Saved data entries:

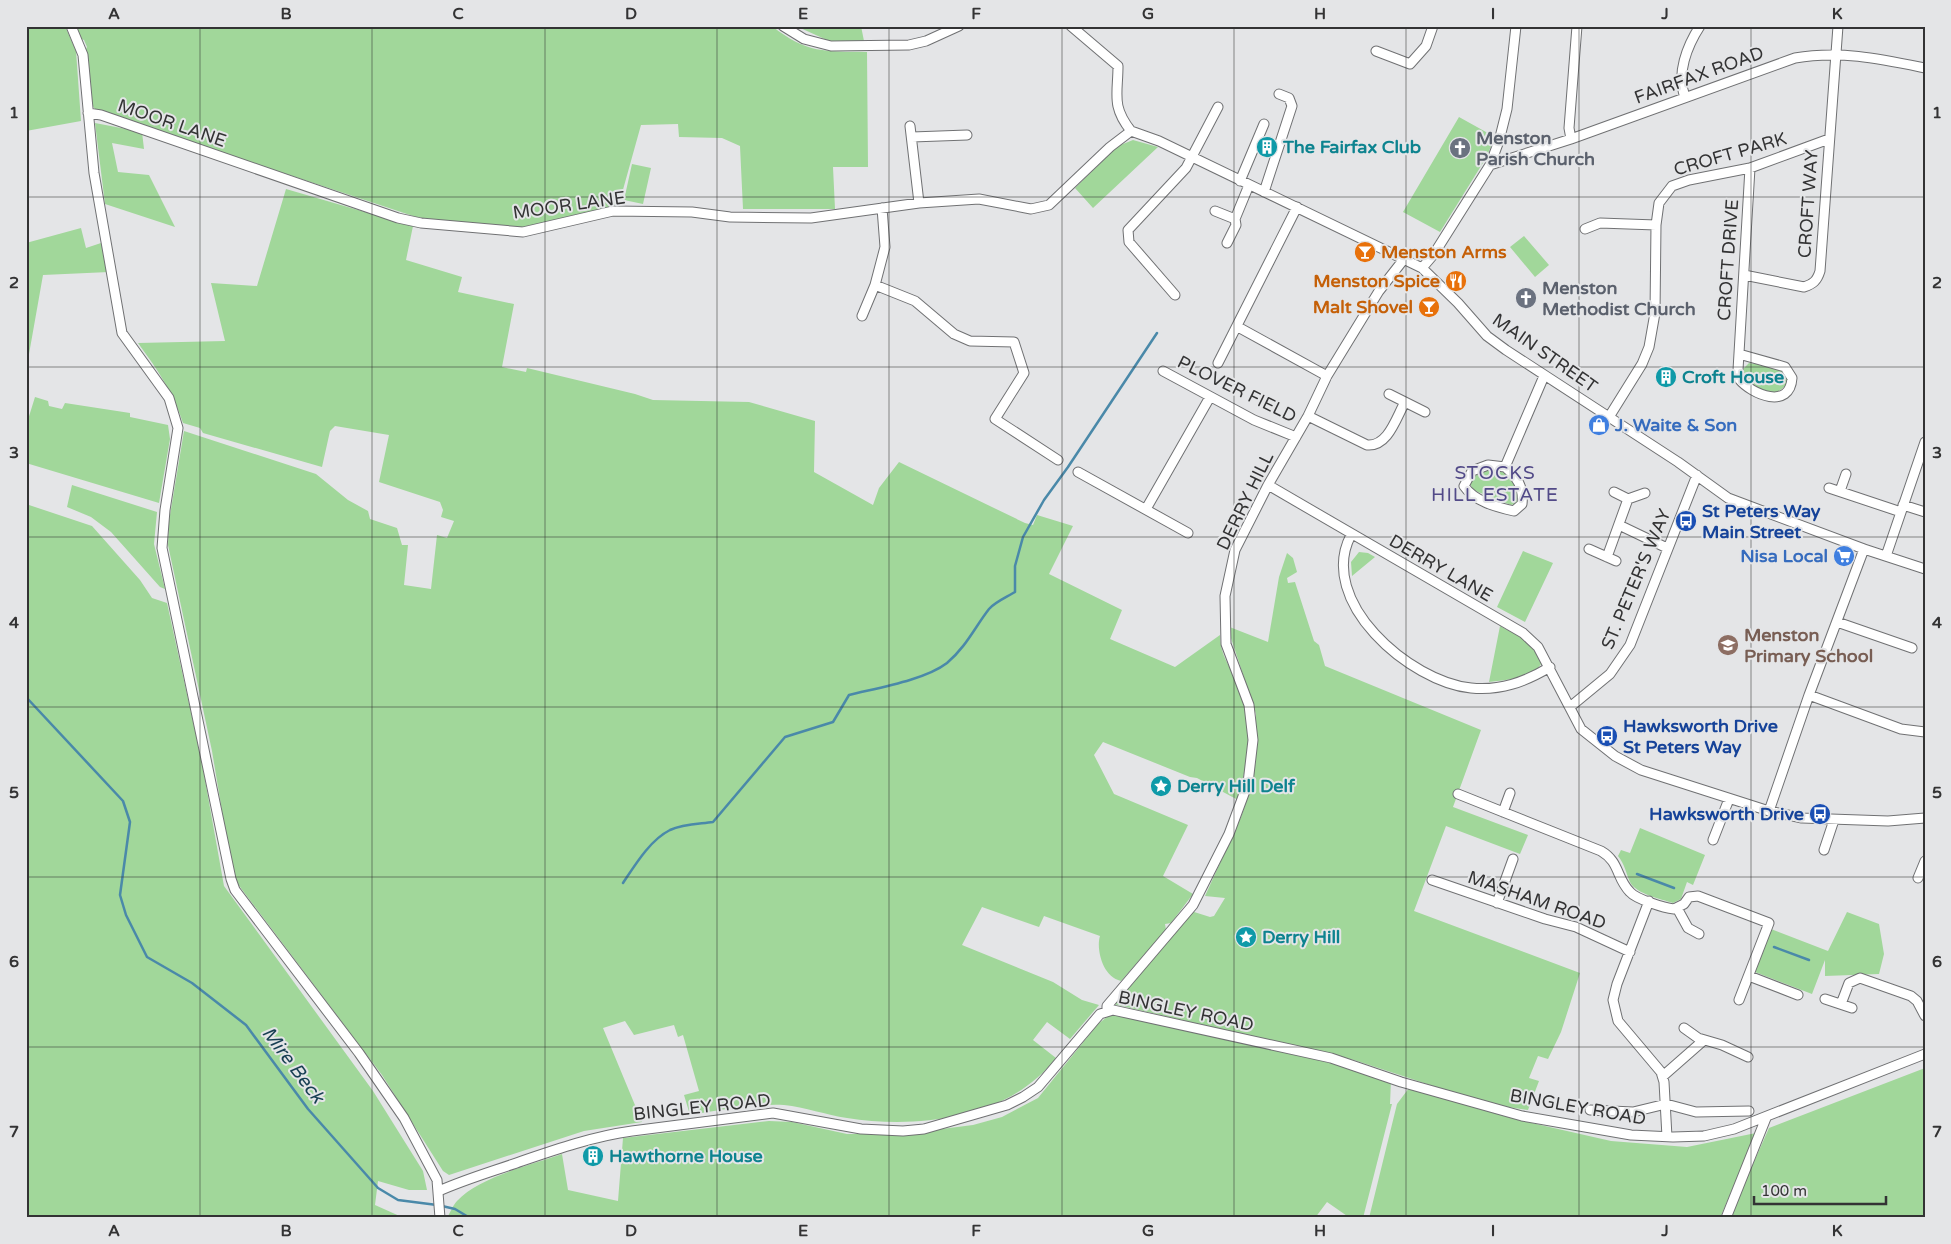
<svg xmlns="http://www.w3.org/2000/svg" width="1951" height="1244" viewBox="0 0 1951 1244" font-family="'Varela Round',sans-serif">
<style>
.green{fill:#a1d79a}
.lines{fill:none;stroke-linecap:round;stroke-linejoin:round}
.stream{stroke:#4a89a9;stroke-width:2.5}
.minor-casing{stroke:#707173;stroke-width:11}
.minor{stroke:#fff;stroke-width:9}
.grid{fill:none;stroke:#333334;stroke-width:1;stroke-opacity:0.55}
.labels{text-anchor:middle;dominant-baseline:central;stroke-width:4;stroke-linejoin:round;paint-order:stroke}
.street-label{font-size:18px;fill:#333334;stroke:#e4e5e7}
.worship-label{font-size:18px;font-weight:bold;fill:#5b616d;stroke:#e4e5e7;text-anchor:start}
.culture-label{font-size:18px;font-weight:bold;fill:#0d838f;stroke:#e4e5e7;text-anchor:start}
.food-label{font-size:18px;font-weight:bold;fill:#c56008;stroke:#e4e5e7;text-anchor:end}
.shop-label{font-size:18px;font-weight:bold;fill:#366cbe;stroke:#e4e5e7;text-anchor:start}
.transit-label{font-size:18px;font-weight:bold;fill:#164399;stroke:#e4e5e7;text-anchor:start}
.education-label{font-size:18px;font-weight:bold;fill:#785e54;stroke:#e4e5e7;text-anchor:start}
.neighbourhood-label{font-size:19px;letter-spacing:1px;fill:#524a88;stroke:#e4e5e7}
.water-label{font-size:19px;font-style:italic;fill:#183f53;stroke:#e4e5e7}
.neatline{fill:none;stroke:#333334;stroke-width:2}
.grid-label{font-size:16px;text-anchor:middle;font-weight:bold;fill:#333334}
</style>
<rect width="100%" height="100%" fill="#e4e5e7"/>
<path class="green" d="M26,26H65L76,51L81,121L26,131Z
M75,26H772C807,54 825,51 867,52L868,167H833L835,209H743L740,146L722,138L679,137L678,124L641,125L619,204L518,231L416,217L96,111L91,103L84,53L87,47L84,40L79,38Z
M796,26H861L864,41H829Z
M1459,117L1495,137L1486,158L1440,232L1403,212Z
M95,123L142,132L144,149L112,143L118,172L149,175L175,227L105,204Z
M1133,140L1158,147L1093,208L1075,188L1118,146Z
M632,164L651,168L643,204L624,200Z
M286,189L413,226L406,260L462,277L458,292L514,304L502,367L526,372L527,368L635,394L653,400L749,402L815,421L814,472L873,505L879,488L899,462L1025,523L1033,525L1037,515L1073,526L1049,574L1122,610L1110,639L1175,667L1220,635C1220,665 1243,679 1249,705C1255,734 1244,772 1238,800L1197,778L1190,777L1103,742L1094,755L1114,794L1188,825L1163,876L1193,894L1171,923L1165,924L1166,930L1121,981C1102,977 1096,948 1100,936L1044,916L1039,927L982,907L962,945L1053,982L1082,1000L1099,1005L1070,1039L1047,1022L1033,1040L1056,1058C1009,1119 918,1129 847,1118C826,1115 805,1107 784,1105C759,1103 715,1111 690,1115L684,1095L699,1091L683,1035L678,1037L674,1025L634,1035L625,1021L603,1028L642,1122L584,1131L449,1175L443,1171L382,1075L237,883L231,865L212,751L168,545L169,521L184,431L316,474L348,500L368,511L370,519L397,528L402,545H408L404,585L431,589L437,535L447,538L454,521L441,517L443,510L440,502L379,482L389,435L335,426L330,431L322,467L203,433L200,428L183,423C173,392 157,369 138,343L225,341L211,283L257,286Z
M81,228L86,248L101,243L109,272L43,275L26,371V243Z
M1524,236L1549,265L1535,277L1510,247Z
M1749,363L1781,368L1788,378L1786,385C1772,401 1759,387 1744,378L1742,370Z
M35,397L48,401L49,406L62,409L65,403L130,413V417L168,425L170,439L159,503L26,463V426Z
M1488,469C1511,472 1513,476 1520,498L1517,503L1511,505L1473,490L1470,483L1471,478Z
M72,485L157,512L154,544L165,589L160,587L111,532L91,517L67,507Z
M26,504L92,526L140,580L152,598L167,603L202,763L224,886L373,1091L423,1171L427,1190H409L378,1181L375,1205L404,1218H26Z
M1523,551L1553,563L1525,622L1497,607Z
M1359,552L1368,553L1375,557L1352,576L1351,562Z
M1287,553L1293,558L1297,572L1287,578L1288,583L1295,582L1314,641L1319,645L1325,666L1481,730L1453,807L1528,835L1520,854L1446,826L1414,911L1580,973L1561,1032L1548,1059L1538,1056L1529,1078L1539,1081L1528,1110L1488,1104L1354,1060L1113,1004L1191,911L1210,917L1214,916L1225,898L1205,896L1241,817L1252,785L1256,759V714L1227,626L1268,642L1279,577Z
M1500,626C1514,634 1542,645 1541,664C1532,679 1505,680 1489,682Z
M1640,828L1705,855L1693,885L1687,882L1681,899L1673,903C1661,899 1636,894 1630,882C1626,873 1625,865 1618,856L1621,850L1630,853Z
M1847,912L1879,924L1884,954L1879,974L1825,976V960L1812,994L1755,972L1771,929L1828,951Z
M1114,1015C1207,1034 1300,1053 1391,1080L1390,1104H1392L1363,1218H1350L1327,1202L1315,1218H447C450,1213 453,1205 457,1201C479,1177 531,1165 562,1154L568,1190L618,1201L623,1138L769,1121L792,1122L847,1134H902L973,1125L1002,1117L1038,1098L1098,1024L1107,1017Z
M1925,1068V1218H1729L1769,1128Z
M1409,1088L1518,1120L1611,1141L1687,1147L1756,1133L1720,1218H1369L1397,1104Z"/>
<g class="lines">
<path class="stream" d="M26,697L123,801L130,822L120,895L126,915L147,957L192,983L246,1025L308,1109L378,1188L398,1200L437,1205
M1637,874L1674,888
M623,883C635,865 650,840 670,830C683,824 699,824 713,822L785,737L833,722L849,695C877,688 925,680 947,663C966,647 975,627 989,609C995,602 1007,597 1015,592V566L1023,537L1044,500L1068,467L1157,333
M1774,947L1809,960
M442,1206L455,1209L470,1218"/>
<g class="minor-casing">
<path id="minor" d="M71,26L83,55L94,173L122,333L169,398L178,428L165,510L162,548L231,879L235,890L359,1053L404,1118L437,1180L440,1218
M783,26L804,39L831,46L909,45L926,41L959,26
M1071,26L1118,66C1118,94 1111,106 1131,131
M1376,51L1410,64L1426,46L1433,26
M1685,97C1676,74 1687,46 1700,26
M88,113L101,115L398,218L421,223L523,232L613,211L692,212L730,217L811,218L919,203L979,199L1031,209L1049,205L1110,147L1131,131
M910,126L919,203
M1131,131L1159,141L1422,268L1458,303L1487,336L1506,350L1678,462L1728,498L1864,549L1925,569
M912,137L967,135
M1571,139L1569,128L1577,26
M1490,165L1571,139L1795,58C1840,50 1881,59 1925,68
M1240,181L1264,124
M1264,192L1292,106L1289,98L1279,94
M882,208L885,247L875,285L915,301L954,334L970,341L1014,342L1024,373L995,419L1058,460
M1215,211L1235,219
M1585,229L1600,223L1656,225
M1227,243L1236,225L1235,219L1249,185
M1422,268L1434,254L1490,165L1499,141L1507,109L1516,26
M1744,275L1804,287C1813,284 1817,281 1820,271L1838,26
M1175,295L1129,242L1128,230L1186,168L1218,107
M862,316L875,285
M1238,327L1327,376
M1739,354L1785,367L1792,378C1790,410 1752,395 1739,379L1738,370L1750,168
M1218,363L1297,207
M1163,371L1254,420L1296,437
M1389,394L1425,412
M1308,416L1367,445C1388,447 1396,418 1405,402
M1609,417L1642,364L1649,347L1655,313L1656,225L1659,203L1672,186L1689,180L1750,168L1829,139
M1505,467L1488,465L1472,471L1464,486C1474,501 1496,507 1514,511L1522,504C1524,487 1517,477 1505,467L1544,376
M1078,472L1188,533
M1268,485L1523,633L1538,647L1581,729L1615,756L1641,770L1769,811L1802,818L1888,821L1925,818
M1829,488L1901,512
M1840,491L1846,474
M1614,492L1628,499
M1903,505L1925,512
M1146,509L1210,397
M1619,525L1667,548
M1351,535C1316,601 1410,682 1471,688C1500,691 1525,682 1550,667
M1589,549L1616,561
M1886,556L1925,442
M1607,557L1628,499L1645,493
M1837,622L1912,648
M1809,695L1901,729L1925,732
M1570,707L1610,674L1630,645L1697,475
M1458,794L1601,851C1620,862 1616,878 1630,892C1636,899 1664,908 1674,909L1684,904L1689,897L1698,896L1769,923L1739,1000
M1769,811L1809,695L1864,549
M1503,812L1510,793
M1713,840L1729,799
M1824,850L1834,820
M1918,878L1925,861
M1432,880L1545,919L1576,927L1630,952
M1649,901L1617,984L1613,1000L1618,1021L1661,1072L1664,1082L1667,1137
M1497,903L1513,859
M1677,908L1688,928L1699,934
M1749,976L1798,995
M1825,999L1852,1008
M1841,1004L1849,983L1860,978L1911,996L1917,1001L1925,1016
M1107,1011V1006L1193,905L1229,834L1248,783L1253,740L1249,705L1226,644L1225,596L1235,550L1268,485L1308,416L1327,376L1379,291L1404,259
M1684,1028L1698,1038L1722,1045L1748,1057
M1663,1076L1704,1040
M1590,1110L1633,1112L1666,1104L1696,1112L1749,1111
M439,1191C466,1179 494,1171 522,1161C557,1149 595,1136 632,1131L773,1113L861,1129L903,1131L924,1129L1007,1105L1023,1097L1038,1087L1100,1014L1113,1010L1331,1058L1401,1082L1522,1116L1631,1135L1673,1137L1704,1136L1734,1129L1925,1054
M1726,1218L1766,1118"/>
</g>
<use href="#minor" class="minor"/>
</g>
<path class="grid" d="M200,26V1218M372,26V1218M545,26V1218M717,26V1218M889,26V1218M1062,26V1218M1234,26V1218M1406,26V1218M1579,26V1218M1751,26V1218M26,197H1925M26,367H1925M26,537H1925M26,707H1925M26,877H1925M26,1047H1925"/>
<defs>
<g id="building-disc" transform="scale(1.125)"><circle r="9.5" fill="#0f9aa8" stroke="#e4e5e7"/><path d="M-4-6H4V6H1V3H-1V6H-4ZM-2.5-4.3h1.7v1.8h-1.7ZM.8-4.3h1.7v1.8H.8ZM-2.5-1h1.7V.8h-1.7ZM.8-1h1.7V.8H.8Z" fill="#fff"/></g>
<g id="church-disc" transform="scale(1.125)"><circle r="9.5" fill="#6b7280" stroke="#e4e5e7"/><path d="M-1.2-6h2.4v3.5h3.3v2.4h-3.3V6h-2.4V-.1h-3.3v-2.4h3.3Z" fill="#fff"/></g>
<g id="bar-disc" transform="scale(1.125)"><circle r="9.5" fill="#e8710a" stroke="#e4e5e7"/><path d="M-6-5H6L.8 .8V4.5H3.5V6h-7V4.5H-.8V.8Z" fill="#fff"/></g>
<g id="restaurant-disc" transform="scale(1.125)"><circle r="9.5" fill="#e8710a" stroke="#e4e5e7"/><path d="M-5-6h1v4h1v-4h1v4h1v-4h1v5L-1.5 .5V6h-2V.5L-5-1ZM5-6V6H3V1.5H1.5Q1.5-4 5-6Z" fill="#fff"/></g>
<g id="shop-disc" transform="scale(1.125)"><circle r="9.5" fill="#3f7fe0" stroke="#e4e5e7"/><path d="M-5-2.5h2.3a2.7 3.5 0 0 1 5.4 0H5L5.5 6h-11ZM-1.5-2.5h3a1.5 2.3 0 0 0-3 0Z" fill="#fff"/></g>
<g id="bus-disc" transform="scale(1.125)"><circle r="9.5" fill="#1a4fb4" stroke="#e4e5e7"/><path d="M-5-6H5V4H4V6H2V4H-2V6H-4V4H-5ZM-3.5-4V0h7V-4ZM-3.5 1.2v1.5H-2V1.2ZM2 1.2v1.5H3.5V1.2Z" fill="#fff"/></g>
<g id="supermarket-disc" transform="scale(1.125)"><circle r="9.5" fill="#3f7fe0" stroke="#e4e5e7"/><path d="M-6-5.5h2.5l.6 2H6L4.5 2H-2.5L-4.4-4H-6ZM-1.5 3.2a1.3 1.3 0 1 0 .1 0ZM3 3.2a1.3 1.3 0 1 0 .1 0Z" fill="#fff"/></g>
<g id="school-disc" transform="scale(1.125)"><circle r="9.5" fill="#8d6e63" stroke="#e4e5e7"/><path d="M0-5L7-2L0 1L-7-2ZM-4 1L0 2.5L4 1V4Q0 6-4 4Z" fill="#fff"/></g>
<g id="sight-disc" transform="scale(1.125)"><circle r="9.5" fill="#0f9aa8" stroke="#e4e5e7"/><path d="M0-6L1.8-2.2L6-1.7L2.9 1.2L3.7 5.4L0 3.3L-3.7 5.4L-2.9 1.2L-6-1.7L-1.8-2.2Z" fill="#fff"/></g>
</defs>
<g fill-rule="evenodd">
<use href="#building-disc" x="1267" y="147"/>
<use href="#church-disc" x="1460" y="148"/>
<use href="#bar-disc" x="1365" y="252"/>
<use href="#restaurant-disc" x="1456" y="281"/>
<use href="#church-disc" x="1526" y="298"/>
<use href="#bar-disc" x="1429" y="307"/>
<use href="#building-disc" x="1666" y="377"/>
<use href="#shop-disc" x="1599" y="425"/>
<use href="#bus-disc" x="1686" y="521"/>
<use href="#supermarket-disc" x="1844" y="556"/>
<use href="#school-disc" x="1728" y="645"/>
<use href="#bus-disc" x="1607" y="736"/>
<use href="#sight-disc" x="1161" y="786"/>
<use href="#bus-disc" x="1820" y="814"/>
<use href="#sight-disc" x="1246" y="937"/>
<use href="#building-disc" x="593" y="1156"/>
</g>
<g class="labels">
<g class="street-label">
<text transform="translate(1699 75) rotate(-20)">FAIRFAX ROAD</text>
<text transform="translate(172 123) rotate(19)">MOOR LANE</text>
<text transform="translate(1730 154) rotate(-16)">CROFT PARK</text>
<text transform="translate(1808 204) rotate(-86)">CROFT WAY</text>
<text transform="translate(569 205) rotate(-8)">MOOR LANE</text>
<text transform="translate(1728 260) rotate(-86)">CROFT DRIVE</text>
<text transform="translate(1545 353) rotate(35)">MAIN STREET</text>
<text transform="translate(1237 389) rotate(26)">PLOVER FIELD</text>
<text transform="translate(1245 501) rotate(-64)">DERRY HILL</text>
<text transform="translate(1441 568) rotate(30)">DERRY LANE</text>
<text transform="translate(1636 579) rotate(-67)">ST. PETER'S WAY</text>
<text transform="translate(1537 900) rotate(19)">MASHAM ROAD</text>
<text transform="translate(1186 1011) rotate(12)">BINGLEY ROAD</text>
<text transform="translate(702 1107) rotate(-6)">BINGLEY ROAD</text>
<text transform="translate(1578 1107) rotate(10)">BINGLEY ROAD</text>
</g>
<g class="worship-label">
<text x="1476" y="138">Menston<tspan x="1476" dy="21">Parish Church</tspan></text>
<text x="1542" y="288">Menston<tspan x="1542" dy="21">Methodist Church</tspan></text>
</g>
<g class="culture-label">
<text x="1283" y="147">The Fairfax Club</text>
<text x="1682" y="377">Croft House</text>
<text x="1177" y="786">Derry Hill Delf</text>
<text x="1262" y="937">Derry Hill</text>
<text x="609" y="1156">Hawthorne House</text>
</g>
<g class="food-label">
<text x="1381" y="252" text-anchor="start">Menston Arms</text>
<text x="1440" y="281">Menston Spice</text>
<text x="1413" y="307">Malt Shovel</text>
</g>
<g class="shop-label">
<text x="1615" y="425">J. Waite &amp; Son</text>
<text x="1828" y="556" text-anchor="end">Nisa Local</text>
</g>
<g class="transit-label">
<text x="1702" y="511">St Peters Way<tspan x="1702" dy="21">Main Street</tspan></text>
<text x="1623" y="726">Hawksworth Drive<tspan x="1623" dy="21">St Peters Way</tspan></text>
<text x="1804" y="814" text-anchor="end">Hawksworth Drive</text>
</g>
<g class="education-label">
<text x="1744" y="635">Menston<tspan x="1744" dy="21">Primary School</tspan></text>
</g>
<g class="neighbourhood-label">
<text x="1495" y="473">STOCKS<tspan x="1495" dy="22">HILL ESTATE</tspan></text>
</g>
<g class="water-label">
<text transform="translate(293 1065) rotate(53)">Mire Beck</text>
</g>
</g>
<rect width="1951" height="1244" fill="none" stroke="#e4e5e7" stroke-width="55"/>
<path d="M1754 1196v8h132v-8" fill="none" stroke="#333334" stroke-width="2.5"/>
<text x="1761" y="1196" font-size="15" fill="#333334" stroke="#e4e5e7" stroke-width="4" paint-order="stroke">100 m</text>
<rect x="28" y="28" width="1896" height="1188" class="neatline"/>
<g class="grid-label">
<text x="114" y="19">A</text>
<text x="286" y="19">B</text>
<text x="458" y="19">C</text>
<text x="631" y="19">D</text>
<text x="803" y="19">E</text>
<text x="976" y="19">F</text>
<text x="1148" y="19">G</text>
<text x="1320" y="19">H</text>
<text x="1493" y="19">I</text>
<text x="1665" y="19">J</text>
<text x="1837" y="19">K</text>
<text x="14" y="118">1</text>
<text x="1937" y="118">1</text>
<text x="14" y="288">2</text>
<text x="1937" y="288">2</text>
<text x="14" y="458">3</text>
<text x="1937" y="458">3</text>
<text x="14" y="628">4</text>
<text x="1937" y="628">4</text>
<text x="14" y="798">5</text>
<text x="1937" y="798">5</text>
<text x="14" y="967">6</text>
<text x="1937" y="967">6</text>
<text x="14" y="1137">7</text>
<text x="1937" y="1137">7</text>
<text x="114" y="1236">A</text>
<text x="286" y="1236">B</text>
<text x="458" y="1236">C</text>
<text x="631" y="1236">D</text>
<text x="803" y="1236">E</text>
<text x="976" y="1236">F</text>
<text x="1148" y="1236">G</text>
<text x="1320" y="1236">H</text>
<text x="1493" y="1236">I</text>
<text x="1665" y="1236">J</text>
<text x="1837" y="1236">K</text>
</g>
</svg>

# YOUR OBJECTIVE
Wherever the word "labels" turns up in the records, copy out the line it is on.

# ANSWER
.labels{text-anchor:middle;dominant-baseline:central;stroke-width:4;stroke-linejoin:round;paint-order:stroke}
<g class="labels">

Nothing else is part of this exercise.